Il lui prit le bras qu’il serra vivement :

— M’entends-tu, à la fin ? Je prétends que tu me répondes quand je te parle.

Alors elle prononça nerveusement :

— Je crois que tu deviens fou, laisse-moi tranquille !

Il tremblait de fureur, ne sachant plus que dire, exaspéré, et il la secouait de toute sa force, répétant :

— M’entends-tu ? m’entends-tu ?

Elle fit pour se dégager un geste brusque, et du bout des doigts atteignit le nez de son mari.

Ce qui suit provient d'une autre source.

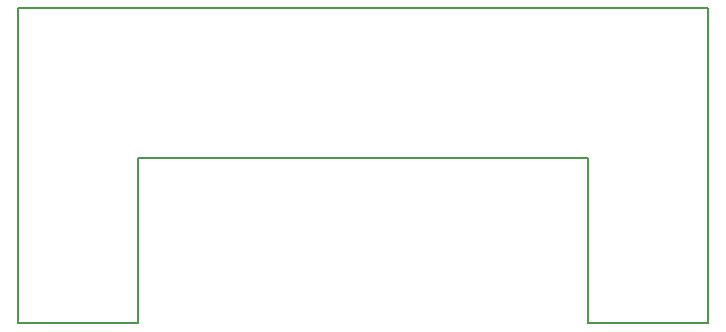
<source format=gbr>
G04 #@! TF.FileFunction,Profile,NP*
%FSLAX46Y46*%
G04 Gerber Fmt 4.6, Leading zero omitted, Abs format (unit mm)*
G04 Created by KiCad (PCBNEW (2015-12-07 BZR 6352)-product) date Fri 05 Feb 2016 02:03:26 PM EST*
%MOMM*%
G01*
G04 APERTURE LIST*
%ADD10C,0.100000*%
%ADD11C,0.150000*%
G04 APERTURE END LIST*
D10*
D11*
X55880000Y26670000D02*
X58420000Y26670000D01*
X45720000Y13970000D02*
X48260000Y13970000D01*
X10160000Y8890000D02*
X10160000Y13970000D01*
X45720000Y13970000D02*
X10160000Y13970000D01*
X48260000Y0D02*
X48260000Y13970000D01*
X58420000Y0D02*
X48260000Y0D01*
X58420000Y2540000D02*
X58420000Y0D01*
X58420000Y10160000D02*
X58420000Y2540000D01*
X58420000Y17780000D02*
X58420000Y10160000D01*
X58420000Y26670000D02*
X58420000Y17780000D01*
X0Y26670000D02*
X55880000Y26670000D01*
X0Y0D02*
X0Y26670000D01*
X10160000Y0D02*
X0Y0D01*
X10160000Y1270000D02*
X10160000Y0D01*
X10160000Y0D02*
X10160000Y1270000D01*
X10160000Y635000D02*
X10160000Y9525000D01*
M02*

</source>
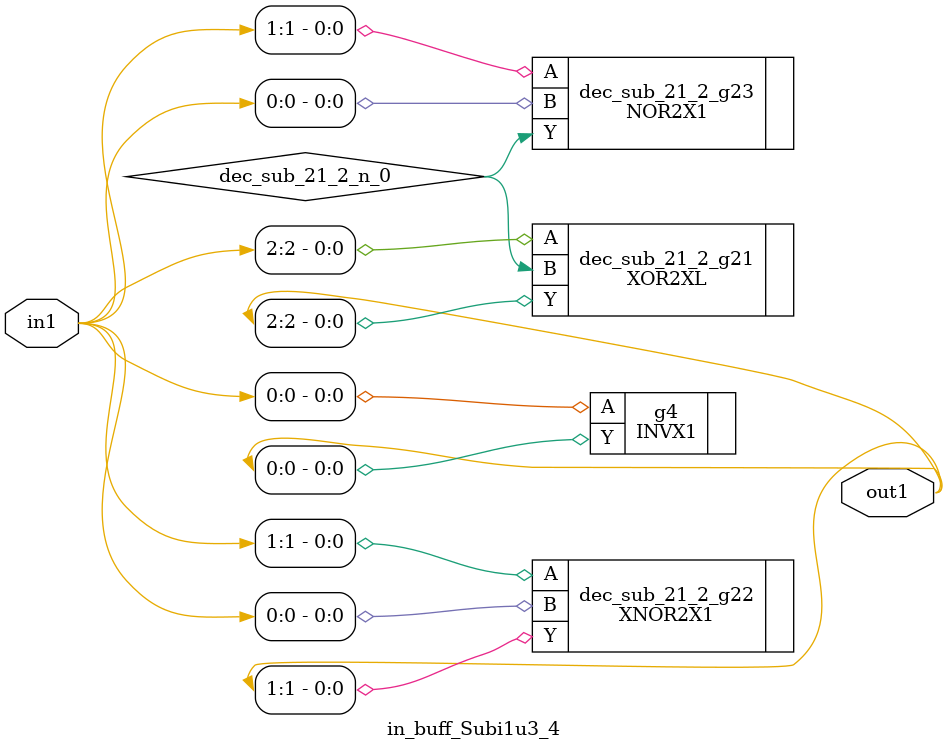
<source format=v>
`timescale 1ps / 1ps


module in_buff_Subi1u3_4(in1, out1);
  input [2:0] in1;
  output [2:0] out1;
  wire [2:0] in1;
  wire [2:0] out1;
  wire dec_sub_21_2_n_0;
  INVX1 g4(.A (in1[0]), .Y (out1[0]));
  XOR2XL dec_sub_21_2_g21(.A (in1[2]), .B (dec_sub_21_2_n_0), .Y
       (out1[2]));
  XNOR2X1 dec_sub_21_2_g22(.A (in1[1]), .B (in1[0]), .Y (out1[1]));
  NOR2X1 dec_sub_21_2_g23(.A (in1[1]), .B (in1[0]), .Y
       (dec_sub_21_2_n_0));
endmodule



</source>
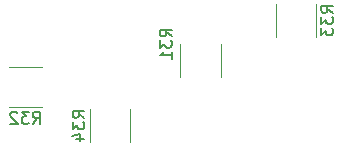
<source format=gbo>
%TF.GenerationSoftware,KiCad,Pcbnew,(5.1.12)-1*%
%TF.CreationDate,2023-05-21T12:59:29+02:00*%
%TF.ProjectId,roomcontroller,726f6f6d-636f-46e7-9472-6f6c6c65722e,rev?*%
%TF.SameCoordinates,Original*%
%TF.FileFunction,Legend,Bot*%
%TF.FilePolarity,Positive*%
%FSLAX46Y46*%
G04 Gerber Fmt 4.6, Leading zero omitted, Abs format (unit mm)*
G04 Created by KiCad (PCBNEW (5.1.12)-1) date 2023-05-21 12:59:29*
%MOMM*%
%LPD*%
G01*
G04 APERTURE LIST*
%ADD10C,0.120000*%
%ADD11C,0.150000*%
G04 APERTURE END LIST*
D10*
%TO.C,R34*%
X56010000Y-99213748D02*
X56010000Y-101986252D01*
X52590000Y-99213748D02*
X52590000Y-101986252D01*
%TO.C,R33*%
X68340000Y-93086252D02*
X68340000Y-90313748D01*
X71760000Y-93086252D02*
X71760000Y-90313748D01*
%TO.C,R32*%
X45713748Y-95640000D02*
X48486252Y-95640000D01*
X45713748Y-99060000D02*
X48486252Y-99060000D01*
%TO.C,R31*%
X63660000Y-93713748D02*
X63660000Y-96486252D01*
X60240000Y-93713748D02*
X60240000Y-96486252D01*
%TO.C,R34*%
D11*
X52102380Y-99957142D02*
X51626190Y-99623809D01*
X52102380Y-99385714D02*
X51102380Y-99385714D01*
X51102380Y-99766666D01*
X51150000Y-99861904D01*
X51197619Y-99909523D01*
X51292857Y-99957142D01*
X51435714Y-99957142D01*
X51530952Y-99909523D01*
X51578571Y-99861904D01*
X51626190Y-99766666D01*
X51626190Y-99385714D01*
X51102380Y-100290476D02*
X51102380Y-100909523D01*
X51483333Y-100576190D01*
X51483333Y-100719047D01*
X51530952Y-100814285D01*
X51578571Y-100861904D01*
X51673809Y-100909523D01*
X51911904Y-100909523D01*
X52007142Y-100861904D01*
X52054761Y-100814285D01*
X52102380Y-100719047D01*
X52102380Y-100433333D01*
X52054761Y-100338095D01*
X52007142Y-100290476D01*
X51435714Y-101766666D02*
X52102380Y-101766666D01*
X51054761Y-101528571D02*
X51769047Y-101290476D01*
X51769047Y-101909523D01*
%TO.C,R33*%
X73152380Y-91057142D02*
X72676190Y-90723809D01*
X73152380Y-90485714D02*
X72152380Y-90485714D01*
X72152380Y-90866666D01*
X72200000Y-90961904D01*
X72247619Y-91009523D01*
X72342857Y-91057142D01*
X72485714Y-91057142D01*
X72580952Y-91009523D01*
X72628571Y-90961904D01*
X72676190Y-90866666D01*
X72676190Y-90485714D01*
X72152380Y-91390476D02*
X72152380Y-92009523D01*
X72533333Y-91676190D01*
X72533333Y-91819047D01*
X72580952Y-91914285D01*
X72628571Y-91961904D01*
X72723809Y-92009523D01*
X72961904Y-92009523D01*
X73057142Y-91961904D01*
X73104761Y-91914285D01*
X73152380Y-91819047D01*
X73152380Y-91533333D01*
X73104761Y-91438095D01*
X73057142Y-91390476D01*
X72152380Y-92342857D02*
X72152380Y-92961904D01*
X72533333Y-92628571D01*
X72533333Y-92771428D01*
X72580952Y-92866666D01*
X72628571Y-92914285D01*
X72723809Y-92961904D01*
X72961904Y-92961904D01*
X73057142Y-92914285D01*
X73104761Y-92866666D01*
X73152380Y-92771428D01*
X73152380Y-92485714D01*
X73104761Y-92390476D01*
X73057142Y-92342857D01*
%TO.C,R32*%
X47742857Y-100452380D02*
X48076190Y-99976190D01*
X48314285Y-100452380D02*
X48314285Y-99452380D01*
X47933333Y-99452380D01*
X47838095Y-99500000D01*
X47790476Y-99547619D01*
X47742857Y-99642857D01*
X47742857Y-99785714D01*
X47790476Y-99880952D01*
X47838095Y-99928571D01*
X47933333Y-99976190D01*
X48314285Y-99976190D01*
X47409523Y-99452380D02*
X46790476Y-99452380D01*
X47123809Y-99833333D01*
X46980952Y-99833333D01*
X46885714Y-99880952D01*
X46838095Y-99928571D01*
X46790476Y-100023809D01*
X46790476Y-100261904D01*
X46838095Y-100357142D01*
X46885714Y-100404761D01*
X46980952Y-100452380D01*
X47266666Y-100452380D01*
X47361904Y-100404761D01*
X47409523Y-100357142D01*
X46409523Y-99547619D02*
X46361904Y-99500000D01*
X46266666Y-99452380D01*
X46028571Y-99452380D01*
X45933333Y-99500000D01*
X45885714Y-99547619D01*
X45838095Y-99642857D01*
X45838095Y-99738095D01*
X45885714Y-99880952D01*
X46457142Y-100452380D01*
X45838095Y-100452380D01*
%TO.C,R31*%
X59502380Y-93057142D02*
X59026190Y-92723809D01*
X59502380Y-92485714D02*
X58502380Y-92485714D01*
X58502380Y-92866666D01*
X58550000Y-92961904D01*
X58597619Y-93009523D01*
X58692857Y-93057142D01*
X58835714Y-93057142D01*
X58930952Y-93009523D01*
X58978571Y-92961904D01*
X59026190Y-92866666D01*
X59026190Y-92485714D01*
X58502380Y-93390476D02*
X58502380Y-94009523D01*
X58883333Y-93676190D01*
X58883333Y-93819047D01*
X58930952Y-93914285D01*
X58978571Y-93961904D01*
X59073809Y-94009523D01*
X59311904Y-94009523D01*
X59407142Y-93961904D01*
X59454761Y-93914285D01*
X59502380Y-93819047D01*
X59502380Y-93533333D01*
X59454761Y-93438095D01*
X59407142Y-93390476D01*
X59502380Y-94961904D02*
X59502380Y-94390476D01*
X59502380Y-94676190D02*
X58502380Y-94676190D01*
X58645238Y-94580952D01*
X58740476Y-94485714D01*
X58788095Y-94390476D01*
%TD*%
M02*

</source>
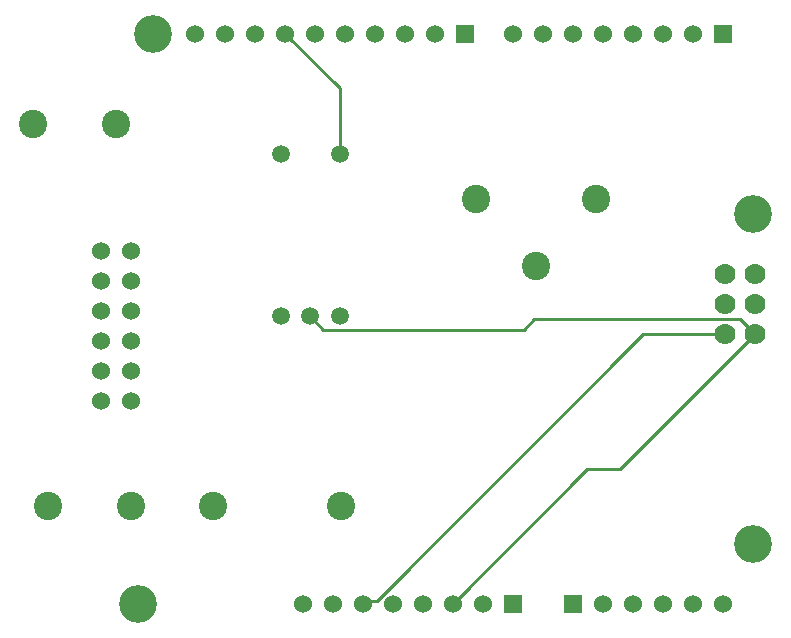
<source format=gbl>
G04*
G04 #@! TF.GenerationSoftware,Altium Limited,Altium Designer,22.5.1 (42)*
G04*
G04 Layer_Physical_Order=2*
G04 Layer_Color=16711680*
%FSLAX44Y44*%
%MOMM*%
G71*
G04*
G04 #@! TF.SameCoordinates,BAD225BF-FD7B-4A52-9E08-1AD1A92B9E85*
G04*
G04*
G04 #@! TF.FilePolarity,Positive*
G04*
G01*
G75*
%ADD13C,0.2540*%
%ADD18C,1.5240*%
%ADD19C,1.4986*%
%ADD24C,2.4000*%
%ADD25C,1.7780*%
%ADD26R,1.5240X1.5240*%
%ADD27C,3.2000*%
D13*
X310350Y406400D02*
Y461810D01*
X264160Y508000D02*
X310350Y461810D01*
X649100Y266200D02*
X661800Y253500D01*
X475142Y266200D02*
X649100D01*
X466539Y257597D02*
X475142Y266200D01*
X296653Y257597D02*
X466539D01*
X285350Y268900D02*
X296653Y257597D01*
X567535Y253500D02*
X636400D01*
X341630Y27594D02*
X567535Y253500D01*
X330200Y25400D02*
X332394Y27594D01*
X341630D01*
X406400Y25400D02*
X520207Y139207D01*
X547507D01*
X661800Y253500D01*
D18*
X107950Y323850D02*
D03*
Y298450D02*
D03*
Y273050D02*
D03*
Y247650D02*
D03*
Y222250D02*
D03*
Y196850D02*
D03*
X133350Y323850D02*
D03*
Y298450D02*
D03*
Y273050D02*
D03*
Y247650D02*
D03*
Y222250D02*
D03*
Y196850D02*
D03*
X381000Y25400D02*
D03*
X355600D02*
D03*
X330200D02*
D03*
X304800D02*
D03*
X279400D02*
D03*
X431800D02*
D03*
X406400D02*
D03*
X558800Y508000D02*
D03*
X533400D02*
D03*
X508000D02*
D03*
X482600D02*
D03*
X457200D02*
D03*
X609600D02*
D03*
X584200D02*
D03*
X391160D02*
D03*
X365760D02*
D03*
X340360D02*
D03*
X314960D02*
D03*
X289560D02*
D03*
X264160D02*
D03*
X238760D02*
D03*
X213360D02*
D03*
X187960D02*
D03*
X533400Y25400D02*
D03*
X558800D02*
D03*
X584200D02*
D03*
X609600D02*
D03*
X635000D02*
D03*
D19*
X260350Y406400D02*
D03*
X310350D02*
D03*
X260350Y268900D02*
D03*
X285350D02*
D03*
X310350D02*
D03*
D24*
X120650Y431800D02*
D03*
X425450Y368300D02*
D03*
X50800Y431800D02*
D03*
X311150Y107950D02*
D03*
X476250Y311150D02*
D03*
X527050Y368300D02*
D03*
X63500Y107950D02*
D03*
X203200D02*
D03*
X133350D02*
D03*
D25*
X636400Y304300D02*
D03*
X661800D02*
D03*
X636400Y278900D02*
D03*
X661800D02*
D03*
X636400Y253500D02*
D03*
X661800D02*
D03*
D26*
X457200Y25400D02*
D03*
X635000Y508000D02*
D03*
X416560D02*
D03*
X508000Y25400D02*
D03*
D27*
X660400Y76200D02*
D03*
Y355600D02*
D03*
X152400Y508000D02*
D03*
X139700Y25400D02*
D03*
M02*

</source>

Il eut une rage, se croyant frappé, et d’un élan il se rua sur elle.

Il la tenait maintenant sous lui, la giflant de toute sa force et criant :

— Tiens, tiens, tiens, voilà, voilà, gueuse, catin ! catin !

Puis quand il fut essoufflé, à bout d’énergie, il se leva, et se dirigea vers la commode pour se préparer un verre d’eau sucrée à la fleur d’oranger, car il se sentait brisé à défaillir.

Et elle pleurait au fond du lit, poussant de gros sanglots, sentant tout son bonheur fini, par sa faute.

Alors, au milieu des larmes, elle balbutia :

— Écoute, Antoine, viens ici, je t’ai menti, tu vas comprendre, écoute.

Et, prête à la défense maintenant, armée de raisons et de ruses, elle souleva un peu sa tête ébouriffée dans son bonnet chaviré.

Et lui, se tournant vers elle, s’approcha, honteux d’avoir frappé, mais sentant vivre au fond de son cœur de mari une haine inépuisable contre cette femme qui avait trompé l’autre, Souris.


Le Vengeur a paru dans le Gil-Blas du mardi 6 novembre 1883, sous la signature : Maufrigneuse.